• Records shown:
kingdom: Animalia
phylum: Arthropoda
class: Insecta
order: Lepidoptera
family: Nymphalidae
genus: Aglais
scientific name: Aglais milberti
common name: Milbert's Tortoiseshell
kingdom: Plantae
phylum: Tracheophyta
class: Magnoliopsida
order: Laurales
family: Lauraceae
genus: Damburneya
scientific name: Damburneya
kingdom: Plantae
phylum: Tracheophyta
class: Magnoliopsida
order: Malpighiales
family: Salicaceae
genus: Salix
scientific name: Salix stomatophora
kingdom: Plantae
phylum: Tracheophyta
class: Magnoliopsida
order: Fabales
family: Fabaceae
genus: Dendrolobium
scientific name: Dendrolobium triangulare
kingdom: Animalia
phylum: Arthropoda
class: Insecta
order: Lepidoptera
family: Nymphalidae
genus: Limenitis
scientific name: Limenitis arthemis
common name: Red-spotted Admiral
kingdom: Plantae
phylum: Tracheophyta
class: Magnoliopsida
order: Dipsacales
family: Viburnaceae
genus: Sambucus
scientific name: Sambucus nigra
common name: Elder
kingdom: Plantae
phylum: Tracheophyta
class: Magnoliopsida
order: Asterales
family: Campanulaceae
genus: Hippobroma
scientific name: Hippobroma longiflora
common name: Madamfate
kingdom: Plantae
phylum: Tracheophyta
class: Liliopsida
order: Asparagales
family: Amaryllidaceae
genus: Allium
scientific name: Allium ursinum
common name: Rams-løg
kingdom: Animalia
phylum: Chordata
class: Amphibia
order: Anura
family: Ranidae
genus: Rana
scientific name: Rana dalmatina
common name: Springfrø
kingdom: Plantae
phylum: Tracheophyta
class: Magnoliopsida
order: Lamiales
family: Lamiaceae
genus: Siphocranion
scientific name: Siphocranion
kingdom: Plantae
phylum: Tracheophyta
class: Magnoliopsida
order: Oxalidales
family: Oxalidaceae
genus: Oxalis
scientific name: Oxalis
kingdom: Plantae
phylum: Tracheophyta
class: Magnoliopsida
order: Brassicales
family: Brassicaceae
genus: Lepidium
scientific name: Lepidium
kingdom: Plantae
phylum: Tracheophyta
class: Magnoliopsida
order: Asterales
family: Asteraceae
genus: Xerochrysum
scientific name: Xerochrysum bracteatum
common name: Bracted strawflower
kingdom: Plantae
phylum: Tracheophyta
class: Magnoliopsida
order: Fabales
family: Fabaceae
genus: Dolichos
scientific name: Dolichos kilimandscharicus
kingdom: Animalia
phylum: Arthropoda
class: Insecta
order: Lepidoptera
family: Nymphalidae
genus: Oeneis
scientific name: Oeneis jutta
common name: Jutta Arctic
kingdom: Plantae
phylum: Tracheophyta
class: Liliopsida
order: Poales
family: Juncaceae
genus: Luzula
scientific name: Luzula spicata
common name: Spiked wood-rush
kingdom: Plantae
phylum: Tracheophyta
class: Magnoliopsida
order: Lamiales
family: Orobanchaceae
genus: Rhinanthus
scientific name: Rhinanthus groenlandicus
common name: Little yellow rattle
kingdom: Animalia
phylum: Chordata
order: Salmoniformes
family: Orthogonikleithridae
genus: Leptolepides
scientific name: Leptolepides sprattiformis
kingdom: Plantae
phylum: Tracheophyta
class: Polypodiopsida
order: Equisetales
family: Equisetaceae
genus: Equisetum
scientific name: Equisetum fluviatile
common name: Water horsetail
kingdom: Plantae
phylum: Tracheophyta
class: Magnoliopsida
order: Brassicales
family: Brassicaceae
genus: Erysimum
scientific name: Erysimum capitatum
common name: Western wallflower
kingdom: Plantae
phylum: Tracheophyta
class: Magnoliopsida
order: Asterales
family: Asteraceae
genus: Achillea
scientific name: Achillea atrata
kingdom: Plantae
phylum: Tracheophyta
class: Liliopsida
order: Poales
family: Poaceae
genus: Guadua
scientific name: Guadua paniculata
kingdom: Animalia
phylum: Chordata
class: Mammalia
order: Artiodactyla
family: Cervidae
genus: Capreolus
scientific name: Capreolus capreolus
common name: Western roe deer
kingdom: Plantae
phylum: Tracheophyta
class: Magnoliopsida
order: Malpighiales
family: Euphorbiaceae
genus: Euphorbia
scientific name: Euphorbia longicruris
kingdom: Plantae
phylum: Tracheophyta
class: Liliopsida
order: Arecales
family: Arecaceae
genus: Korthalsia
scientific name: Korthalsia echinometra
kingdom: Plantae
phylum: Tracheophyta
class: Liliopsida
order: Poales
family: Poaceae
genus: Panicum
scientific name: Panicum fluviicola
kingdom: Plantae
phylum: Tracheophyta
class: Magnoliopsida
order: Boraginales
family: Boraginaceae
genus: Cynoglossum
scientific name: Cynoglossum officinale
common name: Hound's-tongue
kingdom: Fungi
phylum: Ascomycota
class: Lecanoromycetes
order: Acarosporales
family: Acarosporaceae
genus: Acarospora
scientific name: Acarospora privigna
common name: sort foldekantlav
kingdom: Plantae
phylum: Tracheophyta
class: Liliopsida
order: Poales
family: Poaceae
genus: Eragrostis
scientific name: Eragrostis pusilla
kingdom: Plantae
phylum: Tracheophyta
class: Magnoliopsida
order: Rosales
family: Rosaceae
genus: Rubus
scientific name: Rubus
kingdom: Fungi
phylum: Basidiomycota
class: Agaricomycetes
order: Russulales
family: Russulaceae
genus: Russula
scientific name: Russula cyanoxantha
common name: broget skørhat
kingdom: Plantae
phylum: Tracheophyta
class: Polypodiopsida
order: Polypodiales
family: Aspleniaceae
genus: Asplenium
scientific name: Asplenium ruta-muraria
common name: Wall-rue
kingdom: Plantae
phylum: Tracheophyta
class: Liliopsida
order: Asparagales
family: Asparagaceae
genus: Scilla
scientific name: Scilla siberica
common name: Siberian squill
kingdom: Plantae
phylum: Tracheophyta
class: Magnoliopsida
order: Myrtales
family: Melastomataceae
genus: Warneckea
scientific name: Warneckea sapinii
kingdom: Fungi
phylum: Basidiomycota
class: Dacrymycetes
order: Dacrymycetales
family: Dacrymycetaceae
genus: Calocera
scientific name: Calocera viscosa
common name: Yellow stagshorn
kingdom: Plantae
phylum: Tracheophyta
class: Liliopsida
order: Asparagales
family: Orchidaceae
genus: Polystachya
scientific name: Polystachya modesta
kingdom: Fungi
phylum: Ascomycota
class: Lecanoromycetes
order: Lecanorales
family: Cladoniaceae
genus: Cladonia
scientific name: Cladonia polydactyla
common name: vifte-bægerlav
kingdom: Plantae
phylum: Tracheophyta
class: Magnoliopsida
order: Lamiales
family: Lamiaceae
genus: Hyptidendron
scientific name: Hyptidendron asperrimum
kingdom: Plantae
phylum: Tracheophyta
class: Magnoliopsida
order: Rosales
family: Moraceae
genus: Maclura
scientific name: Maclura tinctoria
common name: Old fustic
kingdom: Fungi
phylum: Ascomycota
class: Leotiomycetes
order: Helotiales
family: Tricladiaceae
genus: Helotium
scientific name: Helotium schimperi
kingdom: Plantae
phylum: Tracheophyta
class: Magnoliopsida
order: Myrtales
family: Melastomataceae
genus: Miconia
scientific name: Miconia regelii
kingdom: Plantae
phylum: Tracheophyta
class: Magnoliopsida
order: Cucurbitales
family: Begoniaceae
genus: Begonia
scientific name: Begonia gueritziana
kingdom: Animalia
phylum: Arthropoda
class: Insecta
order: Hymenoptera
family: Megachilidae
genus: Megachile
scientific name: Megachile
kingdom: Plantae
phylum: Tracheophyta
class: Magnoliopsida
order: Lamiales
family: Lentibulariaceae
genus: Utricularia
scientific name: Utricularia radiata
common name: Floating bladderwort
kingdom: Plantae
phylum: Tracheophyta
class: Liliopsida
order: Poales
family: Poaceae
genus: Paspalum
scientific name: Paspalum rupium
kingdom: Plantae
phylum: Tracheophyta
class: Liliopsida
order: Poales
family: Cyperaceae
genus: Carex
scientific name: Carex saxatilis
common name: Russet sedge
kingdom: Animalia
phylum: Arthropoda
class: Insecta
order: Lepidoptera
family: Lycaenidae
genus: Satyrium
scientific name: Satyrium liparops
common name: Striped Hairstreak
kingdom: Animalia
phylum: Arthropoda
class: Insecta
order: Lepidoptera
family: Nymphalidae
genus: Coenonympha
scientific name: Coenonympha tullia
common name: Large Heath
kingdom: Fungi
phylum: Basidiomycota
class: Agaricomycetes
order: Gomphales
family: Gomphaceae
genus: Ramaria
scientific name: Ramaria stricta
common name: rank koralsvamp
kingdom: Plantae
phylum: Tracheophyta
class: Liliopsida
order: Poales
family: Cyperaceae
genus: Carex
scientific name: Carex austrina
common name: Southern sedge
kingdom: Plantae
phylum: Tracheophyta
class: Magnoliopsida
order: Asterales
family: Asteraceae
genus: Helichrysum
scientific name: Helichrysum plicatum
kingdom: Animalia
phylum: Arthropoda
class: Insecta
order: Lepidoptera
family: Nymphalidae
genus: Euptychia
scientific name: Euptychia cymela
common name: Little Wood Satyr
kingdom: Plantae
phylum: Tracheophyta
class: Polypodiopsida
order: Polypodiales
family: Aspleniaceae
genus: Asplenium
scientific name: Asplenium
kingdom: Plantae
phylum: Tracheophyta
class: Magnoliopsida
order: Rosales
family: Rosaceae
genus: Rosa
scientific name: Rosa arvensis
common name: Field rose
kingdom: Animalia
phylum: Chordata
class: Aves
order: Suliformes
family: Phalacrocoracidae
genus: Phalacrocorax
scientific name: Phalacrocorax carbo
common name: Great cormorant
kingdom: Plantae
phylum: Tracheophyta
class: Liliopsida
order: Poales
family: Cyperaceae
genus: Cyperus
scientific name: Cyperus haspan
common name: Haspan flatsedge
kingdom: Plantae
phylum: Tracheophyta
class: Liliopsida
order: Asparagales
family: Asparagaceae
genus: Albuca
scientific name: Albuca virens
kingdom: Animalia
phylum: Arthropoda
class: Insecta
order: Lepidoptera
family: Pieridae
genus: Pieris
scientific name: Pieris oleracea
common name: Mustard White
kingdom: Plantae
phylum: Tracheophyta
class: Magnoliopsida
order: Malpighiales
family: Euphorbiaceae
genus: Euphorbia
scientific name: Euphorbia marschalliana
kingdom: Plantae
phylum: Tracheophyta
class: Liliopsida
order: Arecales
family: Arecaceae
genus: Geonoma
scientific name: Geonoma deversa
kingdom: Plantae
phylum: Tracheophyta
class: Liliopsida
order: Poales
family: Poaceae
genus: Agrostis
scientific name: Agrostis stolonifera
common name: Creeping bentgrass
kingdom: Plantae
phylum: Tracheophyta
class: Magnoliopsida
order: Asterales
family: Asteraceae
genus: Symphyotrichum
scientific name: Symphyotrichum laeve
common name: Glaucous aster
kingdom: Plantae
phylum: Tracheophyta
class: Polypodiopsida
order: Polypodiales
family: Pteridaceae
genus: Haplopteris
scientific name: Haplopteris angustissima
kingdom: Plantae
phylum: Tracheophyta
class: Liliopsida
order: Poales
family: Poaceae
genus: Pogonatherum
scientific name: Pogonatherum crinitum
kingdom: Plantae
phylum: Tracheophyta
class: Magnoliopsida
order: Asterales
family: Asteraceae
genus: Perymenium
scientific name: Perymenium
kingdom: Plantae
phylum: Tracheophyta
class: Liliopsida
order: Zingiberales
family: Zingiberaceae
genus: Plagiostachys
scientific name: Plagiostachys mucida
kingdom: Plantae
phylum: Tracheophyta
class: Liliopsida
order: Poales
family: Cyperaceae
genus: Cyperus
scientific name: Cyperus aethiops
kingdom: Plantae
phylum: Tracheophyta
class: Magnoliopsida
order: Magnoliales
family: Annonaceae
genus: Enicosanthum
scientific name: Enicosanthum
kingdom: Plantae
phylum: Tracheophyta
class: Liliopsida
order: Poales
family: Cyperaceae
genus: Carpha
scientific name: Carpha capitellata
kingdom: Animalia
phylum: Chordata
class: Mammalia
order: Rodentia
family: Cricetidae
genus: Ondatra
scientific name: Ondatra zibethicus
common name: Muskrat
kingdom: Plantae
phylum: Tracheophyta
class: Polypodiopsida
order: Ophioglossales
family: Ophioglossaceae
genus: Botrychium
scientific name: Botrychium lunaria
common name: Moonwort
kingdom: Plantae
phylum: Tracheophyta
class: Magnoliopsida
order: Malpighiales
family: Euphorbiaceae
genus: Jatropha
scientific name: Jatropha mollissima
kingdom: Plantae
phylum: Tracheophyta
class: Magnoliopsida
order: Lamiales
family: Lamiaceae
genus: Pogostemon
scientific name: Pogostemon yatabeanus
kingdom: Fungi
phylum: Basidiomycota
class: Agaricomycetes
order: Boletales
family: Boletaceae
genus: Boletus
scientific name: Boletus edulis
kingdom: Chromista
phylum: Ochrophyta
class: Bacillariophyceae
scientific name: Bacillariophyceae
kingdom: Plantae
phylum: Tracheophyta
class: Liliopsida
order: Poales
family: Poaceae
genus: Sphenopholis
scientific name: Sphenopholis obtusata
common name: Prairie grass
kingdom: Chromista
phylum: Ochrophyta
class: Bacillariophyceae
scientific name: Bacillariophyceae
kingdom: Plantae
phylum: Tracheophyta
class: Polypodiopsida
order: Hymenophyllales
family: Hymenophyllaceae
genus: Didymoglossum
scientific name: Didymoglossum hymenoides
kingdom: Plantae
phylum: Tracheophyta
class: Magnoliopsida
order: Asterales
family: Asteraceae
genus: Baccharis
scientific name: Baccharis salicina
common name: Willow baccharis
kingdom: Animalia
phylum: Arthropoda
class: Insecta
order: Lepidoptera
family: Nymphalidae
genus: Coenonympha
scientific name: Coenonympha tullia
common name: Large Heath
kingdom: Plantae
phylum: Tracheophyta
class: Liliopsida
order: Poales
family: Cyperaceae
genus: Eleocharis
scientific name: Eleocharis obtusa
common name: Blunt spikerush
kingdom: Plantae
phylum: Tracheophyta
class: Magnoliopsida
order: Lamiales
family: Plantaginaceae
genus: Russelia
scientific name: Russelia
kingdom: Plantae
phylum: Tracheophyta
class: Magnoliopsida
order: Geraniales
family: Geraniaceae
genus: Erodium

• Problem details: Reproduce, word for word, the lines from the start of the records through the line holding "genus: Oeneis", inclusive.

• Result of this task:
kingdom: Animalia
phylum: Arthropoda
class: Insecta
order: Lepidoptera
family: Nymphalidae
genus: Aglais
scientific name: Aglais milberti
common name: Milbert's Tortoiseshell
kingdom: Plantae
phylum: Tracheophyta
class: Magnoliopsida
order: Laurales
family: Lauraceae
genus: Damburneya
scientific name: Damburneya
kingdom: Plantae
phylum: Tracheophyta
class: Magnoliopsida
order: Malpighiales
family: Salicaceae
genus: Salix
scientific name: Salix stomatophora
kingdom: Plantae
phylum: Tracheophyta
class: Magnoliopsida
order: Fabales
family: Fabaceae
genus: Dendrolobium
scientific name: Dendrolobium triangulare
kingdom: Animalia
phylum: Arthropoda
class: Insecta
order: Lepidoptera
family: Nymphalidae
genus: Limenitis
scientific name: Limenitis arthemis
common name: Red-spotted Admiral
kingdom: Plantae
phylum: Tracheophyta
class: Magnoliopsida
order: Dipsacales
family: Viburnaceae
genus: Sambucus
scientific name: Sambucus nigra
common name: Elder
kingdom: Plantae
phylum: Tracheophyta
class: Magnoliopsida
order: Asterales
family: Campanulaceae
genus: Hippobroma
scientific name: Hippobroma longiflora
common name: Madamfate
kingdom: Plantae
phylum: Tracheophyta
class: Liliopsida
order: Asparagales
family: Amaryllidaceae
genus: Allium
scientific name: Allium ursinum
common name: Rams-løg
kingdom: Animalia
phylum: Chordata
class: Amphibia
order: Anura
family: Ranidae
genus: Rana
scientific name: Rana dalmatina
common name: Springfrø
kingdom: Plantae
phylum: Tracheophyta
class: Magnoliopsida
order: Lamiales
family: Lamiaceae
genus: Siphocranion
scientific name: Siphocranion
kingdom: Plantae
phylum: Tracheophyta
class: Magnoliopsida
order: Oxalidales
family: Oxalidaceae
genus: Oxalis
scientific name: Oxalis
kingdom: Plantae
phylum: Tracheophyta
class: Magnoliopsida
order: Brassicales
family: Brassicaceae
genus: Lepidium
scientific name: Lepidium
kingdom: Plantae
phylum: Tracheophyta
class: Magnoliopsida
order: Asterales
family: Asteraceae
genus: Xerochrysum
scientific name: Xerochrysum bracteatum
common name: Bracted strawflower
kingdom: Plantae
phylum: Tracheophyta
class: Magnoliopsida
order: Fabales
family: Fabaceae
genus: Dolichos
scientific name: Dolichos kilimandscharicus
kingdom: Animalia
phylum: Arthropoda
class: Insecta
order: Lepidoptera
family: Nymphalidae
genus: Oeneis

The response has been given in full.